General Alpdoğan hiç tınmaz ve yine kendi isteklerinin kayıtsız şartsız yerine getirilmesini,  Dersimlilerin ellerinde bulunan 80.000 mavzerin askeri güçlere teslim edilmesini  Seyit Rıza’ya bildirir.

Dersim’e yapılan askeri harekatın ilk amacı direnen aşiretlerin direncini kırmaktır. Dört aşiret reisi yakalanmıştır ama asıl yakalanması gereken Seyit Rıza ile Şahan Ağa’dır. Aşiretler verdiği sözde durarak direnişe devam etmek isteseler de Yusufan aşireti direnişten çekilir. Onların bıraktığı boşluktan yararlanan askeri güçler Kırmızı Dağ’a kadar ilerlerler. Yörenin sivil halkı sarp dağlara, Kutu Deresi’ne, Kalan ve Laç deresine  sığınarak canlarını kurtarmak isterler.

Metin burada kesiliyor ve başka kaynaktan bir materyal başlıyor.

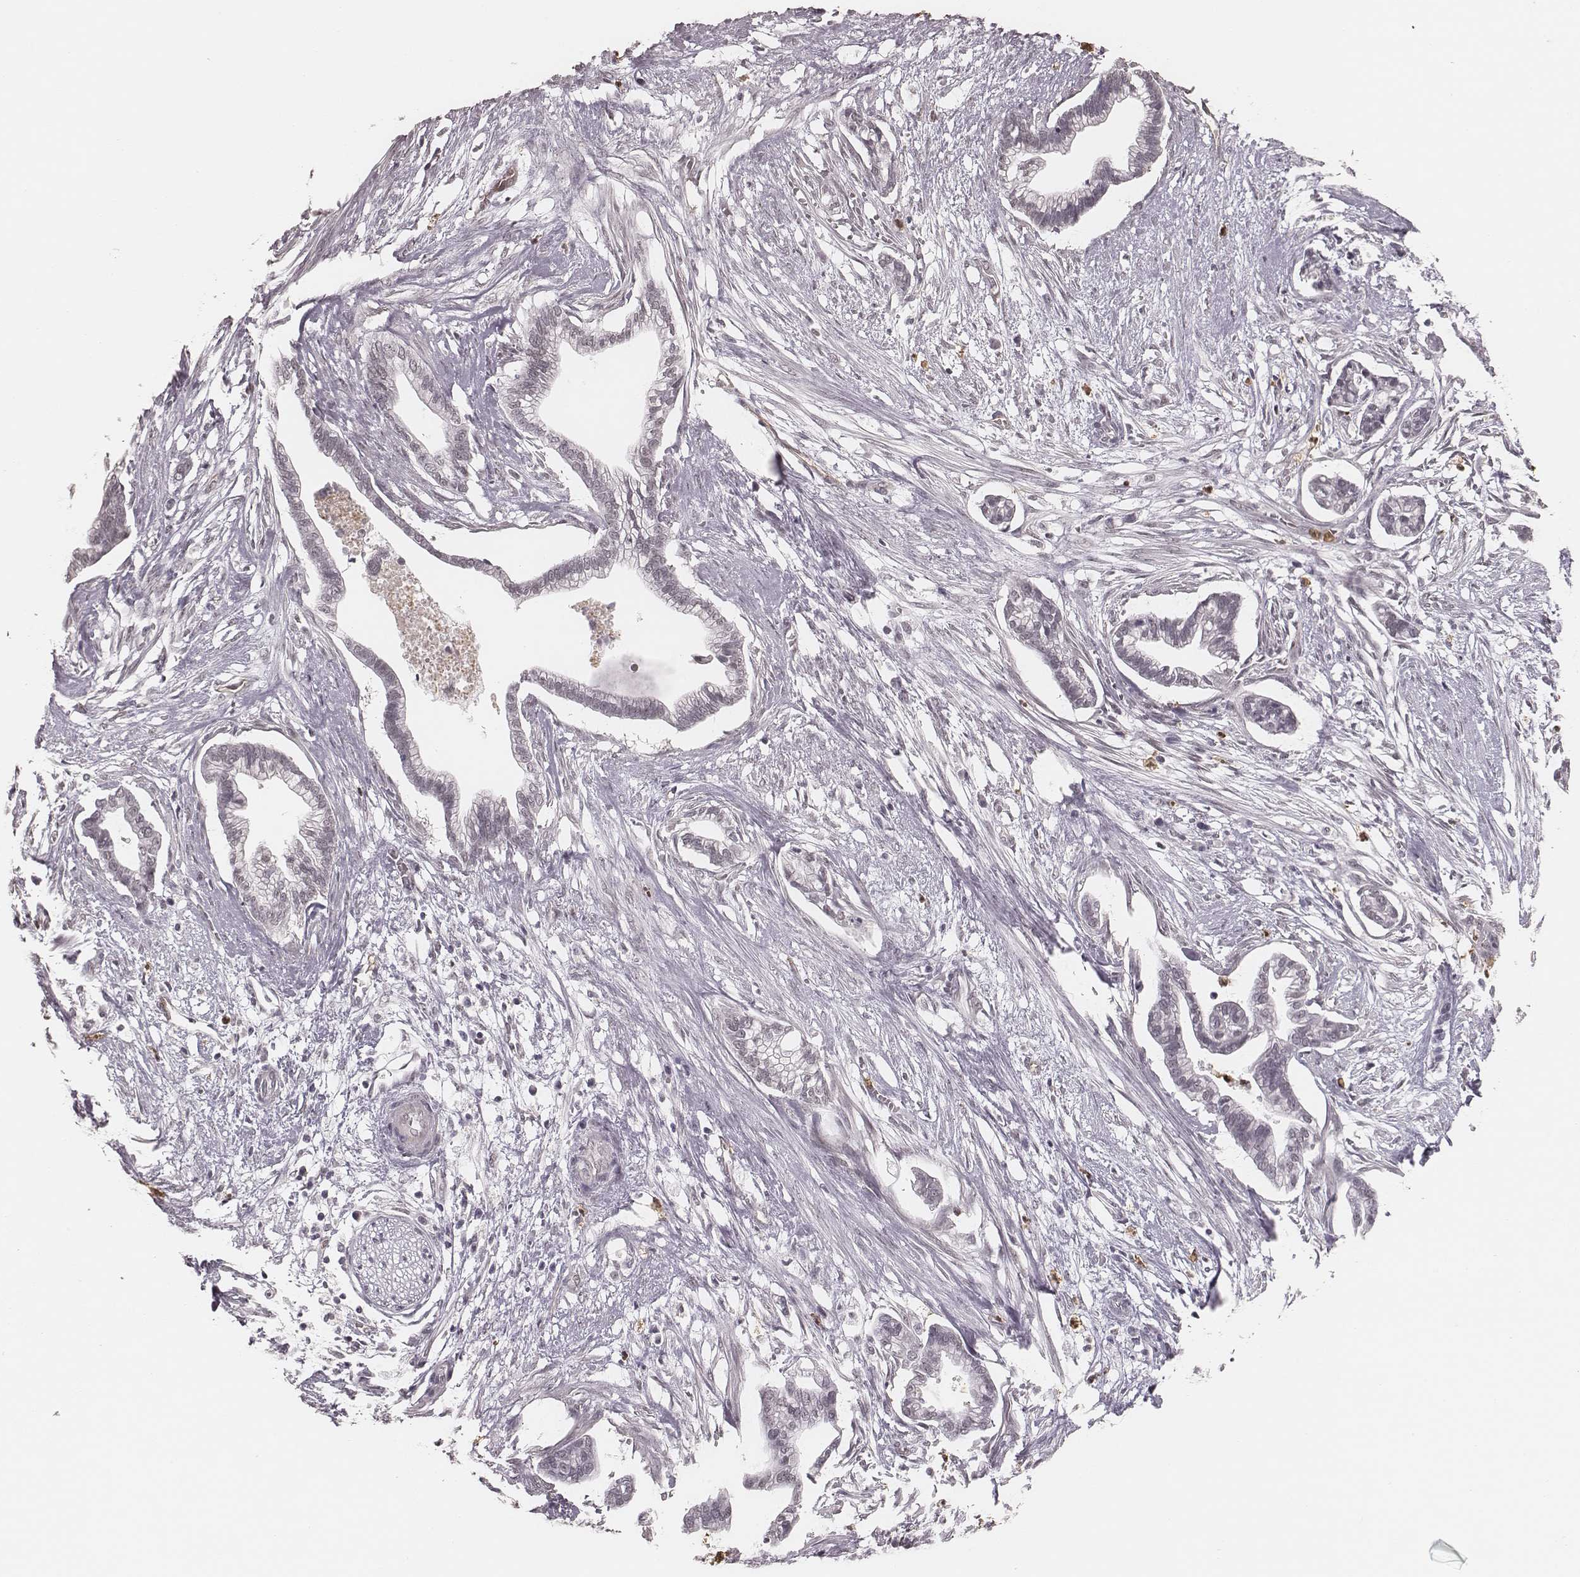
{"staining": {"intensity": "negative", "quantity": "none", "location": "none"}, "tissue": "cervical cancer", "cell_type": "Tumor cells", "image_type": "cancer", "snomed": [{"axis": "morphology", "description": "Adenocarcinoma, NOS"}, {"axis": "topography", "description": "Cervix"}], "caption": "Immunohistochemistry image of cervical cancer stained for a protein (brown), which shows no expression in tumor cells.", "gene": "KITLG", "patient": {"sex": "female", "age": 62}}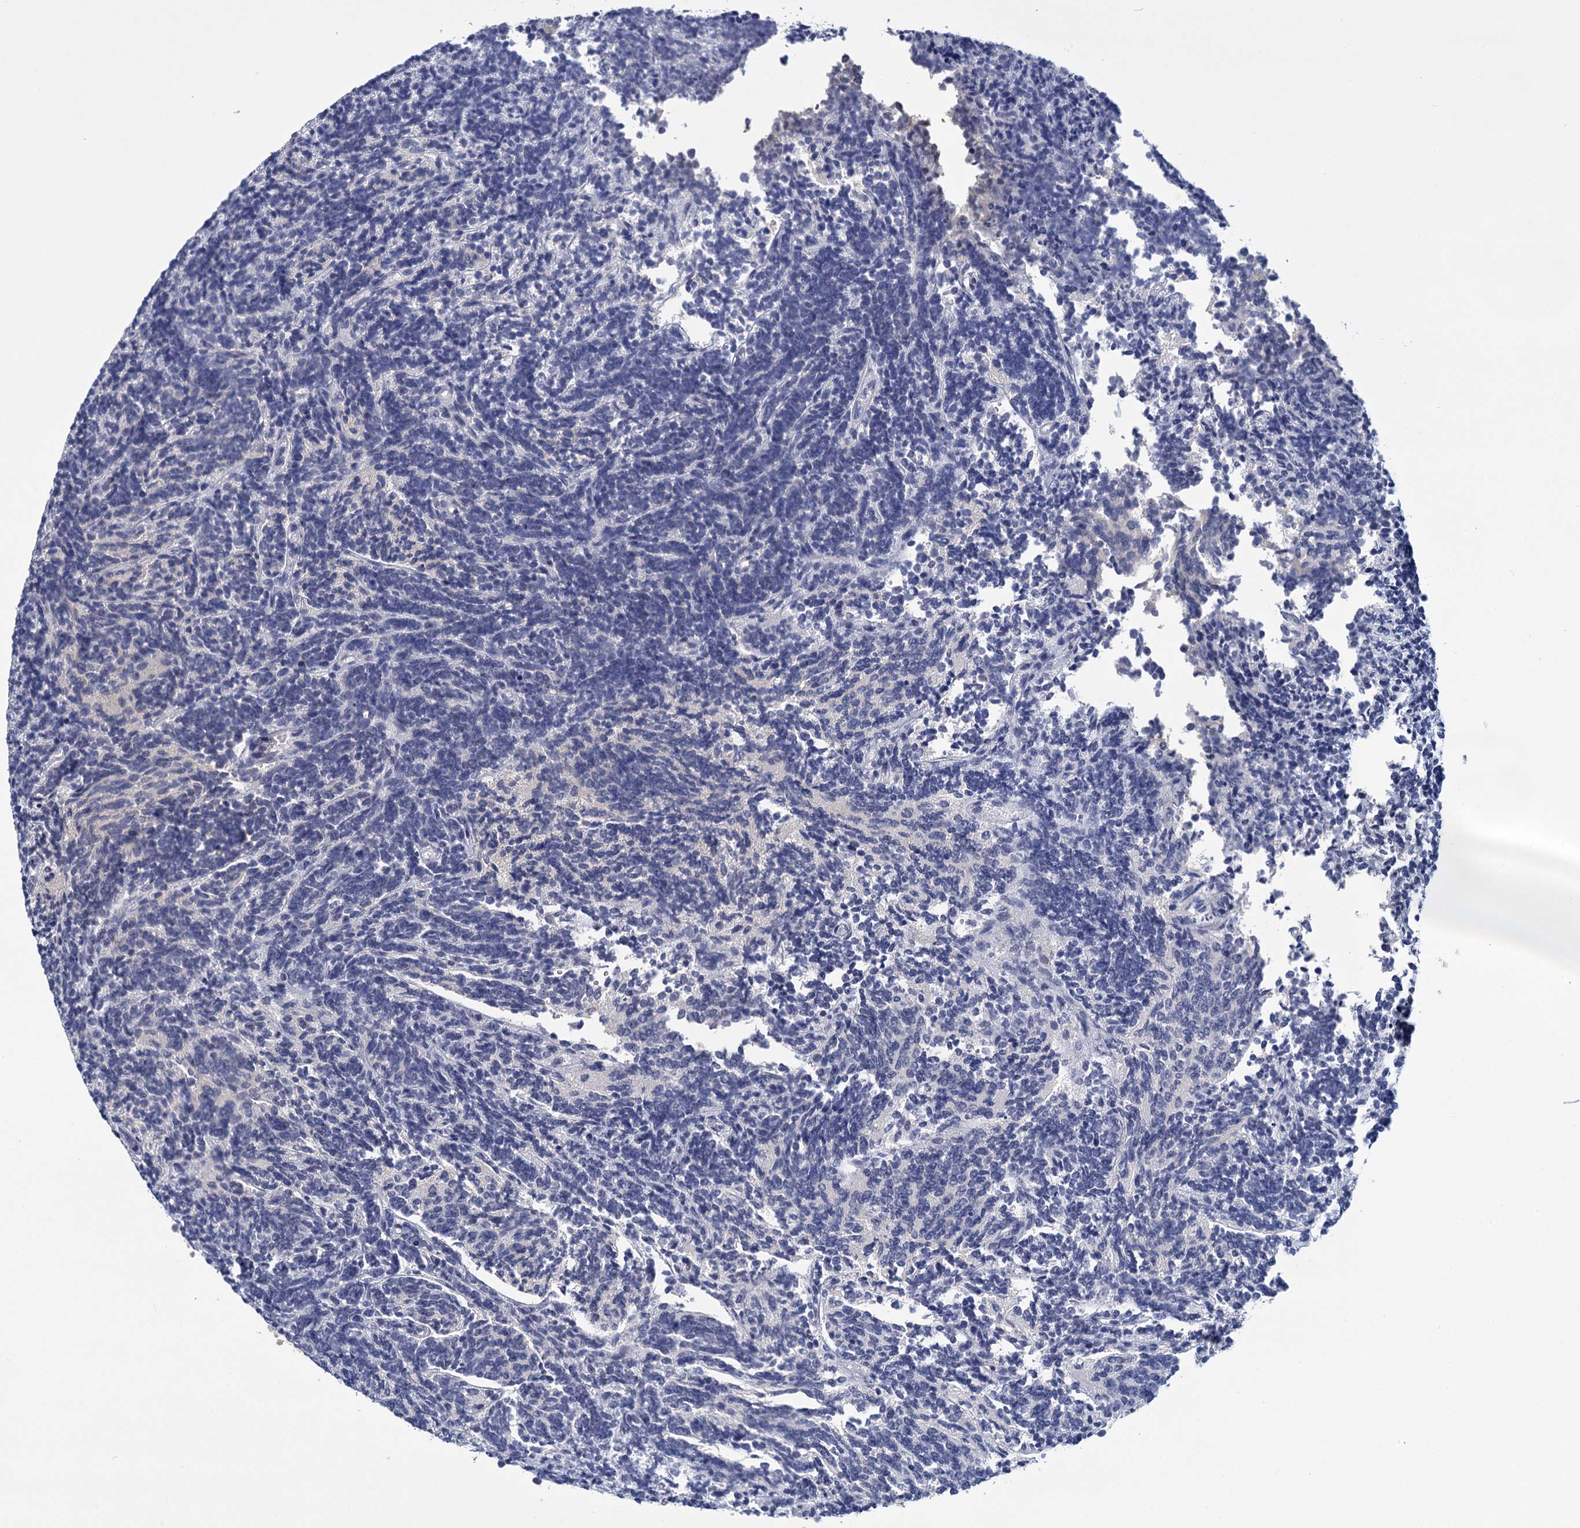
{"staining": {"intensity": "negative", "quantity": "none", "location": "none"}, "tissue": "glioma", "cell_type": "Tumor cells", "image_type": "cancer", "snomed": [{"axis": "morphology", "description": "Glioma, malignant, Low grade"}, {"axis": "topography", "description": "Brain"}], "caption": "The IHC micrograph has no significant staining in tumor cells of malignant glioma (low-grade) tissue.", "gene": "SFN", "patient": {"sex": "female", "age": 1}}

14 Haziran 1937’de İsmet İnönü meclise Dersim taaruzu hakkında bilgi verir. İnönü’nün bu konuşmasıyla Türkiye halkı Dersim’deki askeri harekattan haberleri olur.

18 Haziran 1937’de tarihli gazeteler Dersim’de yapılacak islahat programını yazarlar.

19 Haziran 1937’de İnönü Tunceli’ye gelip askeri harekat hakkında incelemelerde bulunur.

   Le Figaro gazetesi, Türkiye’yi manşetine taşıyarak, Dersim’in boşaltılacağını, yazar.

La Parole Bulgare gazetesinin 25 Haziran 1937 günkü baskısında  Seyit Rıza’nın komutana mektup yazıp teslim olmak istediği yazılıdır.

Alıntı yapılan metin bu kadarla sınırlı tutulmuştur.